> **TEXT PROVIDED**:

# R.I.P. C.C. Members



## Glideinlowcarclub (Apr 26, 2010)

Dont know if theres a thread like just thought id start one post names of members you have lost


----------



## Glideinlowcarclub (Apr 26, 2010)

I started this becuz we lost a member yesterday be was a down ass rider also a real gd friend R.I.P. Alex grande was added to our list we also lostJoe hernandez Richard DeAnda And Gilbert R.I.P. To all of them coo ass homies


----------



## CHROME-N-PAINT (Feb 20, 2007)

:thumbsup::thumbsup:ttt


Glideinlowcarclub said:


> I started this becuz we lost a member yesterday be was a down ass rider also a real gd friend R.I.P. Alex grande was added to our list we also lostJoe hernandez Richard DeAnda And Gilbert R.I.P. To all of them coo ass homies


----------



## Glideinlowcarclub (Apr 26, 2010)

Bump


----------



## poppa68_KI_4life (Mar 16, 2005)

big chivo locs. inspirations car club. taken from us on 8/2/08






chivo gone but never forgotten


----------



## payfred (Sep 16, 2005)

We aint forgot about you Manny. Rest in Peace Homeboy


----------



## G2G_Al (Feb 16, 2005)

Juilo and Fernando Founder of Dukes CC!! RIP!!


----------



## STEP UR GAME UP (Sep 12, 2007)

Glideinlowcarclub said:


> I started this becuz we lost a member yesterday be was a down ass rider also a real gd friend R.I.P. Alex grande was added to our list we also lostJoe hernandez Richard DeAnda And Gilbert R.I.P. To all of them coo ass homies


 .........RIP TO THEM ALL ......FROM JUST DIPPIN FRESNO CA......

:angel:


----------



## Glideinlowcarclub (Apr 26, 2010)




----------



## Glideinlowcarclub (Apr 26, 2010)

> **REQUIREMENT 1**:
In the forum thread, what date is given for when big chivo was taken?
The entries that follow have no connection to the forum thread.

> **MATERIAL PROVIDED**:
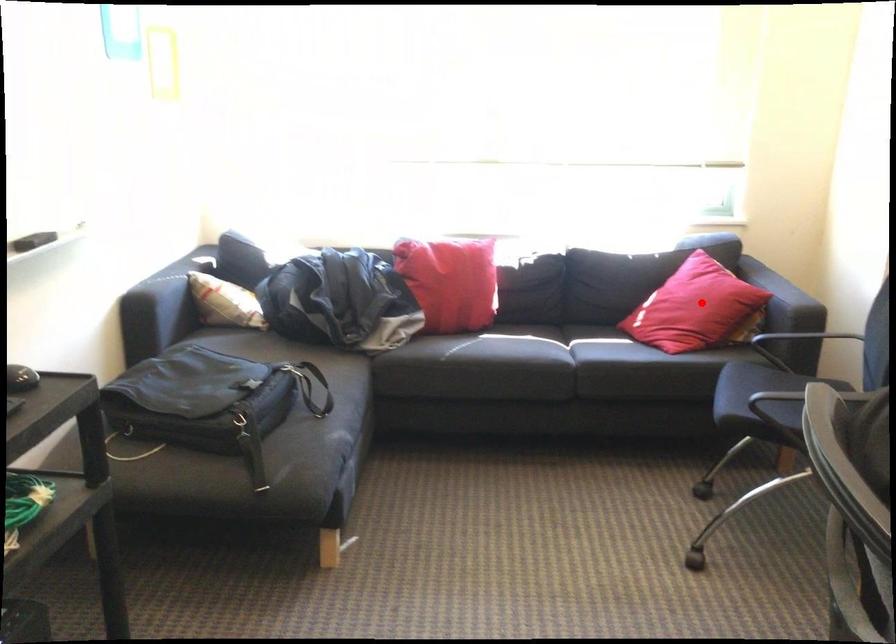
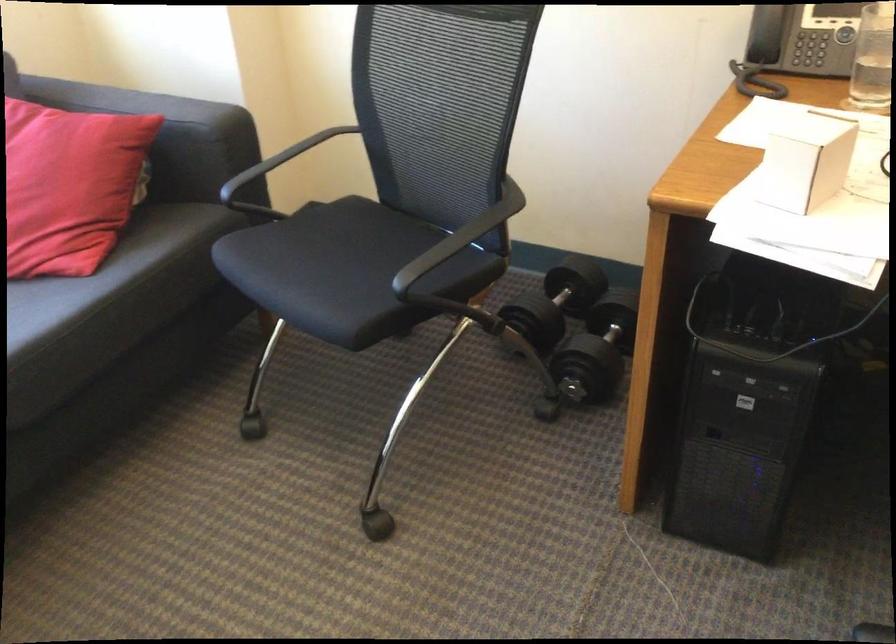
Locate, in the second image, the point that corresponds to the highlighted location in the first image.

(69, 185)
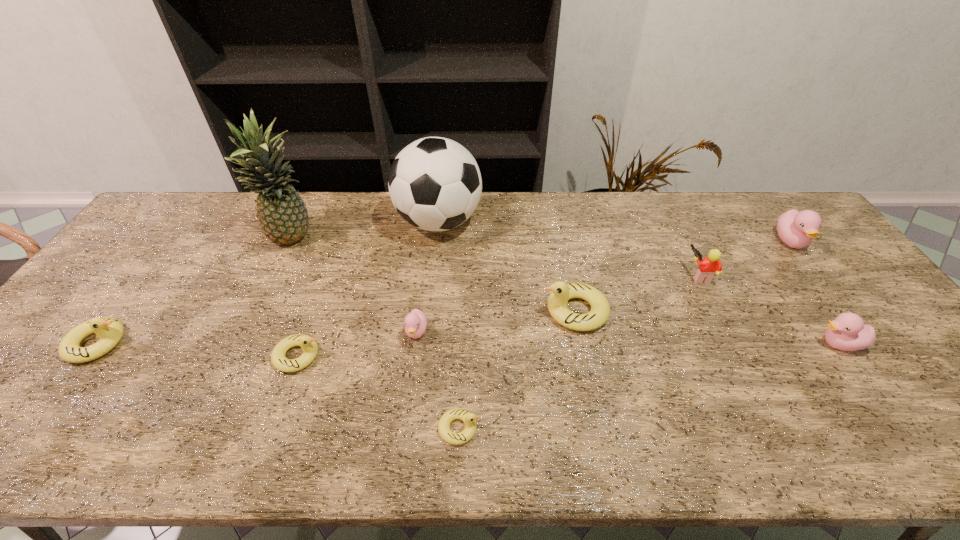
The height and width of the screenshot is (540, 960). Identify the location of green pineapple. (283, 216).

I want to click on pineapple, so click(x=283, y=216).

Locate an element on the screen. The height and width of the screenshot is (540, 960). soccer ball is located at coordinates (435, 184).

Locate an element on the screen. This screenshot has height=540, width=960. black soccer ball is located at coordinates (435, 184).

I want to click on the farthest duckling, so click(796, 229).

Identify the location of the biggest pink duckling. The image size is (960, 540). (796, 229).

The image size is (960, 540). I want to click on the third object from right to left, so click(710, 265).

Where is `Lego`? Lego is located at coordinates (710, 265).

Locate an element on the screen. The height and width of the screenshot is (540, 960). the biggest yellow duckling is located at coordinates (561, 292).

Where is `the third duckling from right to left`? The width and height of the screenshot is (960, 540). the third duckling from right to left is located at coordinates point(561,292).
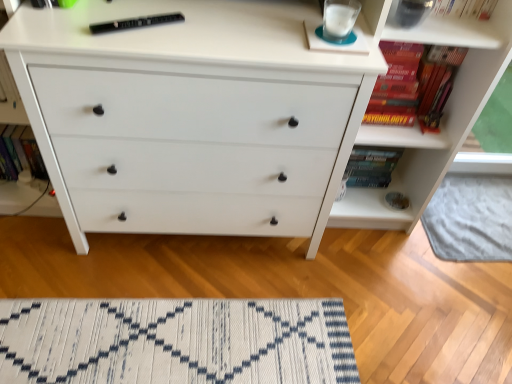
Find the location of a particular element. The height and width of the screenshot is (384, 512). vacant point above white matte chest of drawers at center (from a real-world perspective) is located at coordinates (x=195, y=18).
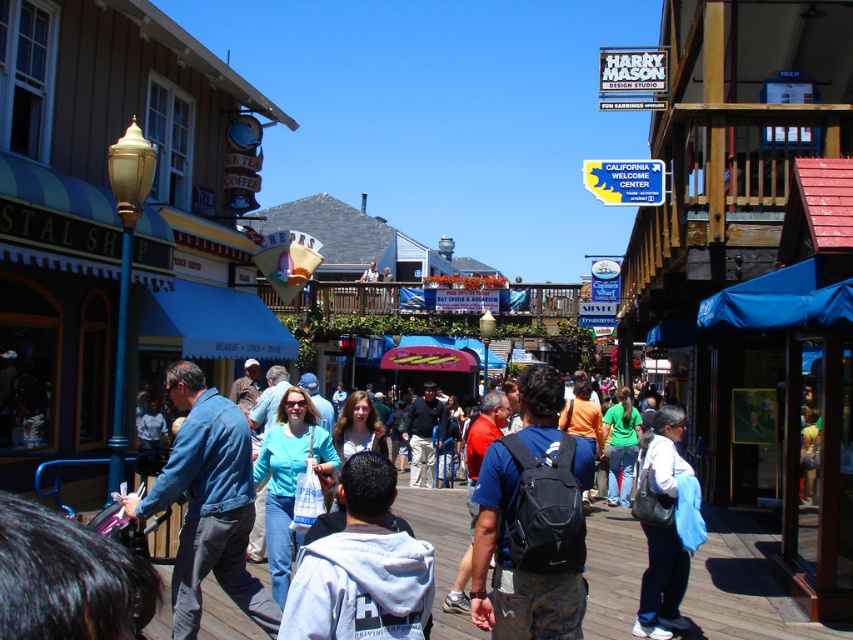
You are a customer looking for a souvenir to buy. You see a denim jacket at lower left and a white cotton shirt at center. Which item is located to the left of the other?

The denim jacket at lower left is positioned on the left side of white cotton shirt at center, so it is located to the left of the white cotton shirt at center.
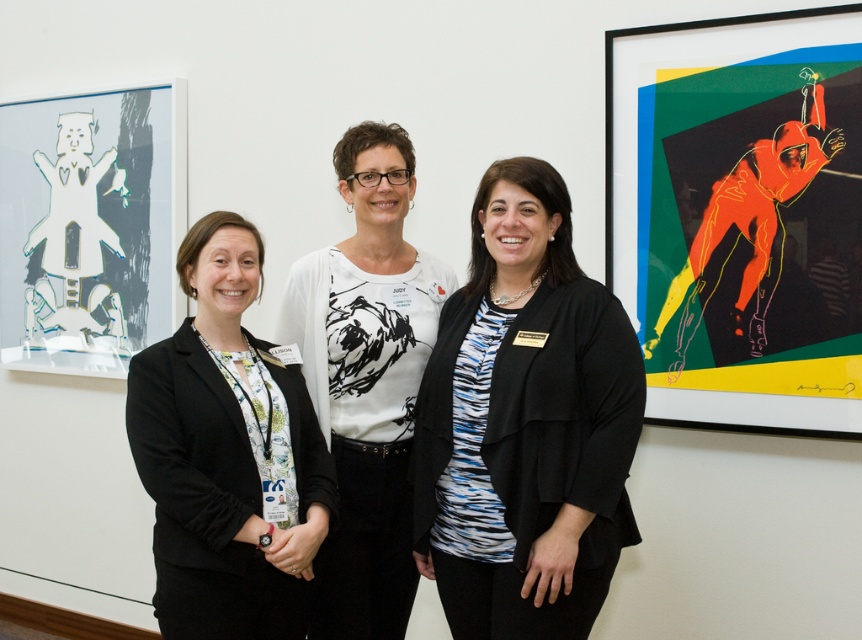
Question: Is black textured blazer at center behind black matte blazer at left?

Choices:
 (A) yes
 (B) no

Answer: (A)

Question: Which of the following is the closest to the observer?

Choices:
 (A) black matte blazer at left
 (B) black textured blazer at center

Answer: (A)

Question: From the image, what is the correct spatial relationship of black textured blazer at center in relation to black matte blazer at left?

Choices:
 (A) above
 (B) below

Answer: (A)

Question: Can you confirm if black textured blazer at center is wider than black matte blazer at left?

Choices:
 (A) yes
 (B) no

Answer: (A)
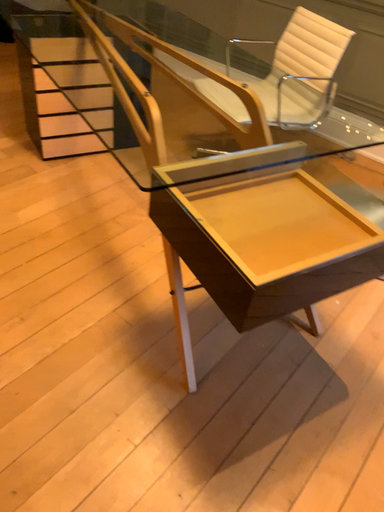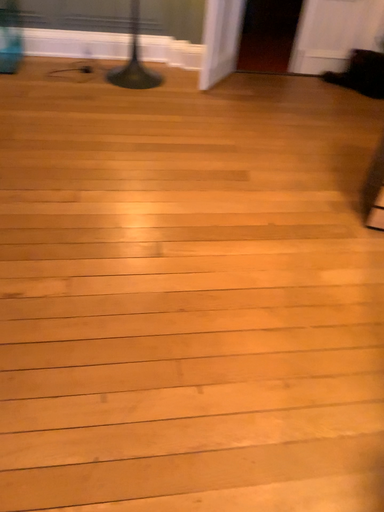
Question: Which way did the camera rotate in the video?

Choices:
 (A) rotated left
 (B) rotated right

Answer: (A)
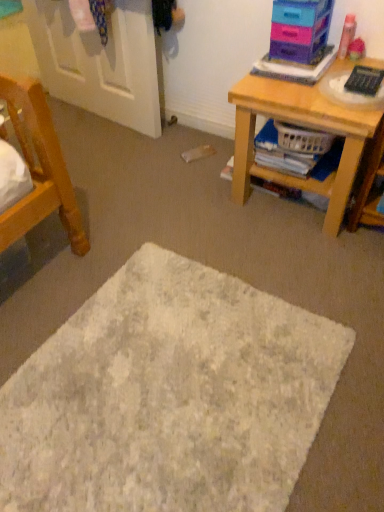
The image size is (384, 512). What are the coordinates of `free spot behind black plastic remote control at upper right` in the screenshot? It's located at (347, 65).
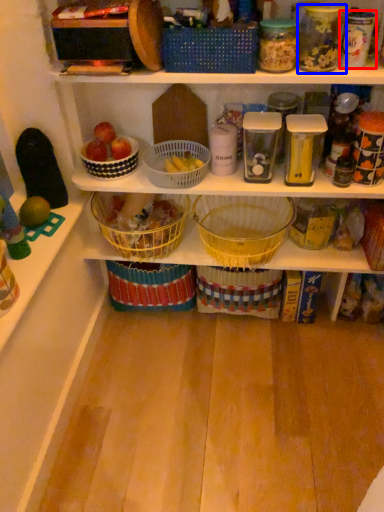
Question: Which of the following is the farthest to the observer, glass jar (highlighted by a red box) or glass jar (highlighted by a blue box)?

Choices:
 (A) glass jar
 (B) glass jar

Answer: (A)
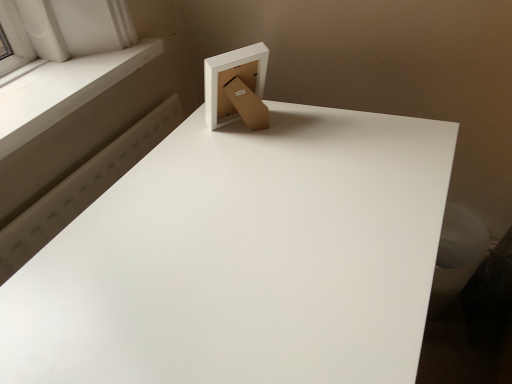
Question: Visually, is white smooth window sill at upper left positioned to the left or to the right of matte cardboard box at upper center?

Choices:
 (A) right
 (B) left

Answer: (B)

Question: Is white smooth window sill at upper left spatially inside matte cardboard box at upper center, or outside of it?

Choices:
 (A) inside
 (B) outside

Answer: (B)

Question: Estimate the real-world distances between objects in this image. Which object is closer to the matte cardboard box at upper center?

Choices:
 (A) white smooth window sill at upper left
 (B) white matte table at upper center

Answer: (B)

Question: Estimate the real-world distances between objects in this image. Which object is closer to the white smooth window sill at upper left?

> **REQUIREMENT 2**:
In the entries, update the part that opens with the line containing "I want to click on pineapple, so" and closes with the line containing "at coordinates point(561,292).", changing "duckling" to "chick" and leaving everything else as it is. Return only those lines.

> **RESPONSE AREA 1**:
8/2/08

> **RESPONSE AREA 2**:
I want to click on pineapple, so click(x=283, y=216).

Locate an element on the screen. The height and width of the screenshot is (540, 960). soccer ball is located at coordinates (435, 184).

Locate an element on the screen. This screenshot has height=540, width=960. black soccer ball is located at coordinates (435, 184).

I want to click on the farthest chick, so click(796, 229).

Identify the location of the biggest pink chick. The image size is (960, 540). (796, 229).

The image size is (960, 540). I want to click on the third object from right to left, so click(710, 265).

Where is `Lego`? Lego is located at coordinates (710, 265).

Locate an element on the screen. The height and width of the screenshot is (540, 960). the biggest yellow chick is located at coordinates (561, 292).

Where is `the third chick from right to left`? The width and height of the screenshot is (960, 540). the third chick from right to left is located at coordinates point(561,292).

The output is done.